Artificial intelligence has won in multiplayer poker. The final frontier has been broken!
Two years ago, Libratus won a poker game with four pros. The multi-day tournament was one-on-one and the people suffered a terrible defeat. It was a huge step forward for artificial intelligence, but even the co-founder of Libratus, Professor Tuomas Sandholm, did not believe that the AI could cope with more players at the same time. The scientist had just proved himself wrong.
Sandholm is the co-author of an algorithm called Pluribus, which has just beaten six pros in unlimited Texas Hold'em. I didn't think it would be possible in my lifetime, said the scientist.
So far, artificial intelligence has been doing better and better in games with people, but it was a one-on-one or team game, two against two. The AI amazed with its achievements in checkers, chess, Go and poker. All matches were zero-sum games. One side won and the other lost. However, playing against six people is a completely different level of difficulty. It is more like a real situation when you need to make decisions without knowing the resources (cards) and decision-making process of your opponents. This is the first serious test of AI's ability in a situation other than a duel or a fight between two teams and a zero-sum game. This is the first time we have gone beyond this paradigm and shown that SI is doing well in such situations, says Pluribus co-founder Noam Brown, who works for Facebook AI Research.
Pluribus started with 1 man and 5 independent versions of Pluribus. With time he reached the level where he could win with 5 professionals at the same time. The opponents of artificial intelligence were 15 changing professional players, each of whom had previously won at least a million dollars in poker. 10,000 hands were played and the tournament lasted 12 days.

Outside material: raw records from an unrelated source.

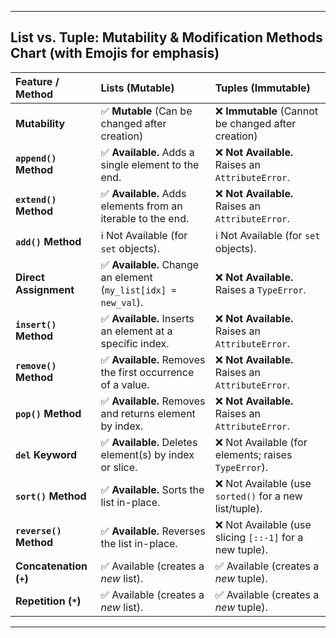 
---

## List vs. Tuple: Mutability & Modification Methods Chart (with Emojis for emphasis)

| Feature / Method      | **Lists (Mutable)** | **Tuples (Immutable)** |
| :-------------------- | :------------------------------------------------ | :---------------------------------------------------- |
| **Mutability** | ✅ **Mutable** (Can be changed after creation)       | ❌ **Immutable** (Cannot be changed after creation)      |
| **`append()` Method** | ✅ **Available.** Adds a single element to the end.  | ❌ **Not Available.** Raises an `AttributeError`.        |
| **`extend()` Method** | ✅ **Available.** Adds elements from an iterable to the end. | ❌ **Not Available.** Raises an `AttributeError`.        |
| **`add()` Method** | ℹ️ Not Available (for `set` objects).                | ℹ️ Not Available (for `set` objects).                    |
| **Direct Assignment** | ✅ **Available.** Change an element (`my_list[idx] = new_val`). | ❌ **Not Available.** Raises a `TypeError`.              |
| **`insert()` Method** | ✅ **Available.** Inserts an element at a specific index. | ❌ **Not Available.** Raises an `AttributeError`.        |
| **`remove()` Method** | ✅ **Available.** Removes the first occurrence of a value. | ❌ **Not Available.** Raises an `AttributeError`.        |
| **`pop()` Method** | ✅ **Available.** Removes and returns element by index. | ❌ **Not Available.** Raises an `AttributeError`.        |
| **`del` Keyword** | ✅ **Available.** Deletes element(s) by index or slice. | ❌ Not Available (for elements; raises `TypeError`).      |
| **`sort()` Method** | ✅ **Available.** Sorts the list in-place.           | ❌ Not Available (use `sorted()` for a new list/tuple).  |
| **`reverse()` Method**| ✅ **Available.** Reverses the list in-place.        | ❌ Not Available (use slicing `[::-1]` for a new tuple). |
| **Concatenation (`+`)**| ✅ Available (creates a *new* list).                | ✅ Available (creates a *new* tuple).                   |
| **Repetition (`*`)** | ✅ Available (creates a *new* list).                | ✅ Available (creates a *new* tuple).                   |

---
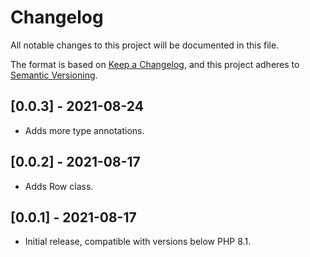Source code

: # Changelog

All notable changes to this project will be documented in this file.

The format is based on [Keep a Changelog](https://keepachangelog.com/en/1.0.0/),
and this project adheres to [Semantic Versioning](https://semver.org/spec/v2.0.0.html).

## [0.0.3] - 2021-08-24

- Adds more type annotations.

## [0.0.2] - 2021-08-17

- Adds Row class.

## [0.0.1] - 2021-08-17

- Initial release, compatible with versions below PHP 8.1.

Although Pluribus did not win over the people as overwhelming as Libratus, his achievements surprised the experts. There was some evidence to suggest that the SI techniques used in a poker duel should also work with three players, but it was not clear whether they could be applied to more opponents playing at the highest level. It is really sensational news that they proved their worth in a six-person match. This is an important milestone," says Professor Michael Wellman of the University of Michigan.
Pluribus, like Libratus, learned poker by playing a lot of simulated duels with himself. According to its creators, the success of the program lies in the use of "limited depth search". This mechanism allows the AI to calculate a few moves forward for all opponents and to develop the best strategy on this basis. This type of tactic is used by many poker programs, but its use in a six-player game requires a huge amount of memory to store all possible moves of all opponents and all possible bets. Libratus dealt with this problem by considering only the last two rounds of conquests. However, it still required the use of 100 processors for a two-player game.
Pluribus worked a little differently. He only considered four possible behaviors of the opponent. One is the calculated most probable move, the other is where the opponent leans towards the belt, the third is when the opponent rather chooses to check and the last is when the opponent rather raises the bet. Thanks to this it was possible to significantly reduce the required counting resources. The algorithms used were extremely efficient. Suffice it to say that during the live show Pluribus was running on a machine with only two processors and 128 GB of RAM. It is astonishing that this was achieved at all and that it was achieved without using the computational power of GPUs and other extremely powerful hardware," says Sandholm. Suffice it to say that the AlphaGo program that defeated Go Lee Sedola in 2016 used 1920 CPUs and 280 GPUs.
The experts from Carnegie Mellon University and Facebook, who created Pluribus, will only publish its pseudo-code, which is a description of the steps needed to create a similar program. However, they decided not to release the real code in order not to facilitate the distribution of poker software. This could destroy both the business and the gaming community.
The SI algorithm used can be used wherever decisions need to be made without full knowledge of what others are doing or thinking. It will be useful in areas such as cyber security, trade, business negotiations or price fixing. According to Sandhlom, it can also help in the upcoming US presidential elections by helping candidates to determine the level of spending needed to win in key states. Sandholm has already established three companies that will provide SI-enabled services in business and military markets.
Interesting
Congratulations @imbagaming! You received a personal award!
You can view your badges on your Steem Board and compare to others on the Steem Ranking
Do not miss the last post from @steemitboard:
Vote for @Steemitboard as a witness to get one more award and increased upvotes!